Transcribe the text in each of the following items line for line, preserving every character.

_ _ _ _ _ _ _

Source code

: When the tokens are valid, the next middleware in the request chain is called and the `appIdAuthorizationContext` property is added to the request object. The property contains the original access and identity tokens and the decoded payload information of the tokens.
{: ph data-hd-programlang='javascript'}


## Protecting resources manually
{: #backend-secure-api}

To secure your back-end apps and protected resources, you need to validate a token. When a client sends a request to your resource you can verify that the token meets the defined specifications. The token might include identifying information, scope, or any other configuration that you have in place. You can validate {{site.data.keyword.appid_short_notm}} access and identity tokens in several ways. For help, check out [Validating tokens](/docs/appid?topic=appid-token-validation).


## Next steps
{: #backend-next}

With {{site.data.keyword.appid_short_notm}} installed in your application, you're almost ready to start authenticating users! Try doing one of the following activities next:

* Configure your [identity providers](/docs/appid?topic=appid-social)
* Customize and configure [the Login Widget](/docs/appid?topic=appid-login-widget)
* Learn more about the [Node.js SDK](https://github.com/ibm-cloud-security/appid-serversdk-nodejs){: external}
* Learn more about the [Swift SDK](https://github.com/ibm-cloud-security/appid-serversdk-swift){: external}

_ _ _ _ _ _ _

▶ Exercise result:
Source code

: When the tokens are valid, the next middleware in the request chain is called and the `appIdAuthorizationContext` property is added to the request object. The property contains the original access and identity tokens and the decoded payload information of the tokens.
{: ph data-hd-programlang='javascript'}


## Protecting resources manually
{: #backend-secure-api}

To secure your back-end apps and protected resources, you need to validate a token. When a client sends a request to your resource you can verify that the token meets the defined specifications. The token might include identifying information, scope, or any other configuration that you have in place. You can validate {{site.data.keyword.appid_short_notm}} access and identity tokens in several ways. For help, check out [Validating tokens](/docs/appid?topic=appid-token-validation).


## Next steps
{: #backend-next}

With {{site.data.keyword.appid_short_notm}} installed in your application, you're almost ready to start authenticating users! Try doing one of the following activities next:

* Configure your [identity providers](/docs/appid?topic=appid-social)
* Customize and configure [the Login Widget](/docs/appid?topic=appid-login-widget)
* Learn more about the [Node.js SDK](https://github.com/ibm-cloud-security/appid-serversdk-nodejs){: external}
* Learn more about the [Swift SDK](https://github.com/ibm-cloud-security/appid-serversdk-swift){: external}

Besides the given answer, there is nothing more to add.